Why density is not a dirty word in city development
Growing populations, rapid urbanization and limited available land in the world’s big cities invariably means packing more people into what is already a tight space.
For some, this process of densification brings back bad memories of poorly constructed public housing in the 1960s and 1970s, of new business districts lacking in infrastructure and amenities, and of grey suburban shopping centers. Throw in fears of over-crowding, high crime rates and a loss of privacy and it’s no wonder density has so many negative connotations in some circles.
That, however, is ‘bad density’ at work, says a report from the Urban Land Institute (ULI) called Density: Drivers, Dividends and Debates.

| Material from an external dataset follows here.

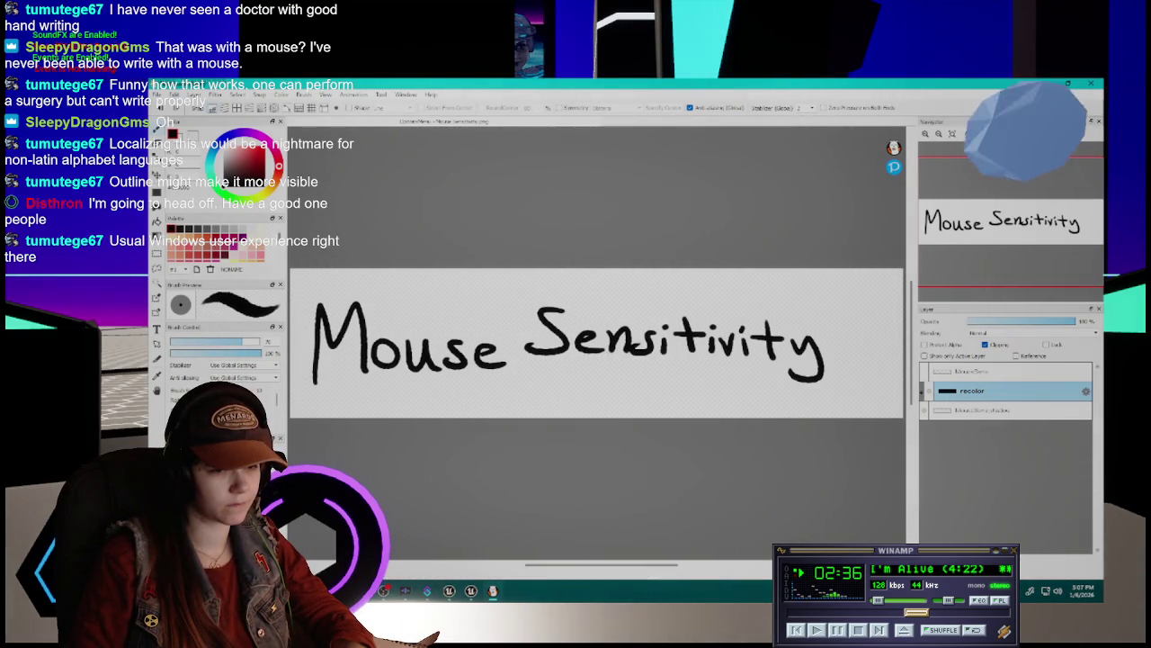
Merge the recolor layer down into MouseSens_shadow and rectangle-select the lettering
key("ctrl+e")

Given that the populations of the world’s cities will only keep rising, well planned and properly managed densification is something which can provide a workable way of dealing with an increasingly pressing challenge.

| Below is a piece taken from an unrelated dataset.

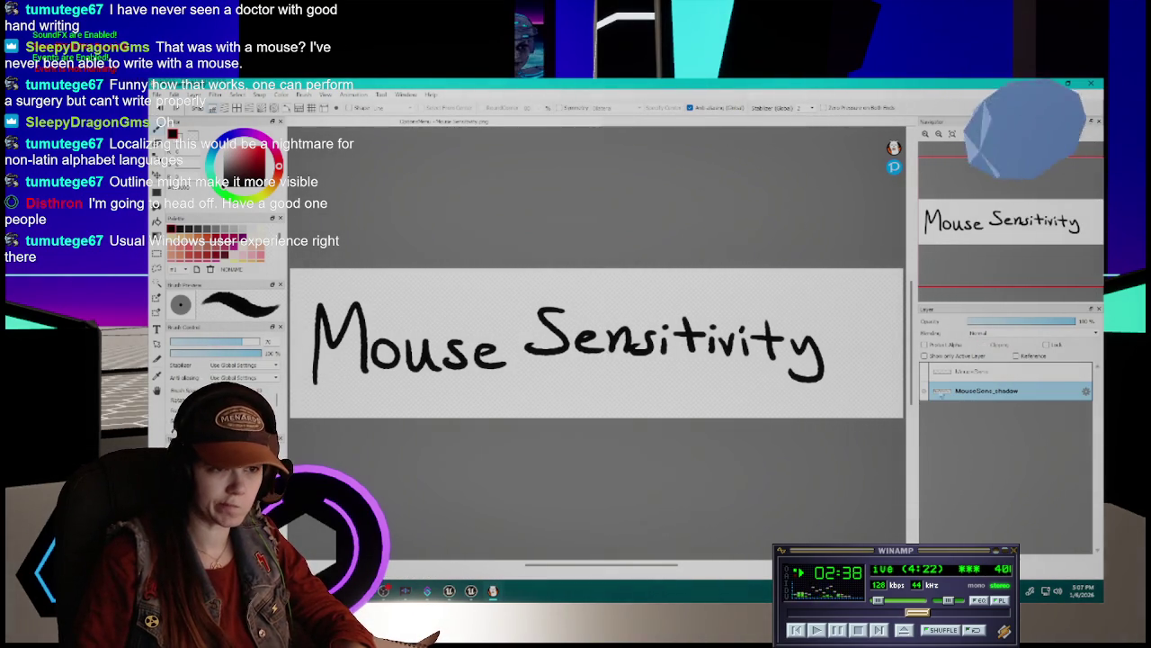
key("Delete")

“In most cases, density is the best way to accommodate economic change and population growth, providing the optimal returns for society and the environment while also creating value that can be captured and shared, and making our cities more flexible,” says ULI Europe CEO Lisette van Doorn. “But the world does not yet know how important densification is or how it can best be achieved.”
Dense developments in cities don’t necessarily mean high rise buildings or a loss of individuality. Well-designed developments include a mixed use of land that provides people with liveable and spacious areas in which to work, relax and enjoy a high quality of life. Good urban planning means that amenities and reliable transport are within easy walking distance along with easy access to education, healthcare and culture.
Densification can also be good for the environment by promoting the use of public transport, providing opportunities for shared energy technology and using existing infrastructure while also offering an alternative to greenfield development.
Indeed in cities, high density areas can be created on brownfield sites and transport interchanges, and by converting shops/offices. However, established residential areas could also face big changes in coming years – and these can bring disadvantages such as congestion, overcrowding and a loss of open space. For developers it can mean higher construction costs and more complex planning processes as local governments tend to prioritize short-term planning over the need to accommodate growing urban populations in the future.
Some cities have nevertheless already successfully adopted densification as a strategy in their ongoing development. In Toronto, the Downtown and Central waterfront areas account for 25 percent of its land but 40 percent of new developments, including many high rise buildings. When Seoul was experiencing rapid population growth in the 1980s its urban planners focused on developing high density suburban districts around its high volume metro stations.
“Good density will mark out the next generation of winning cities,” says Rosemary Feenan, Director of Global Research for JLL and Chair of the ULI Europe Policy and Practice Committee. “Norms and ingrained behaviors are slowly changing, moving away from car-centric sprawling planning towards more environmentally-focused, high-density developments.”
One of the biggest challenges facing densification is to change urban behavior, especially in the conversion of ‘automobile cities’. Such cities rely on private transportation, and this can lead to urban sprawl. However, it can be done: Perth has transformed itself from an ‘automobile city’ to a city with numerous centers of high density living, supported by light rail.
“The world faces a stark choice when it comes to the development of cities. Density makes economic, social and environmental sense, and will provide a competitive advantage for people and firms in the future,” says Feenan. “However, while densification may be an obvious answer, how to deliver successful densification is not so obvious and is one of the most important topics of this urban decade.”
Changing current mindsets and investing in skills for better urban planning and advocacy to help take the density debate forwards are therefore key. Suggestions include more evaluation of city densities across the world, training for urban planners so they become bolder in creating developments for high density living and the potential development of a global density benchmark. City leaders also need support to learn how to promote density as a means to achieve public goals in the longer-term,
Perhaps the hardest challenge though is shifting negative public attitudes and showing there’s more to modern densification than the dreary concrete jungles of yesteryear.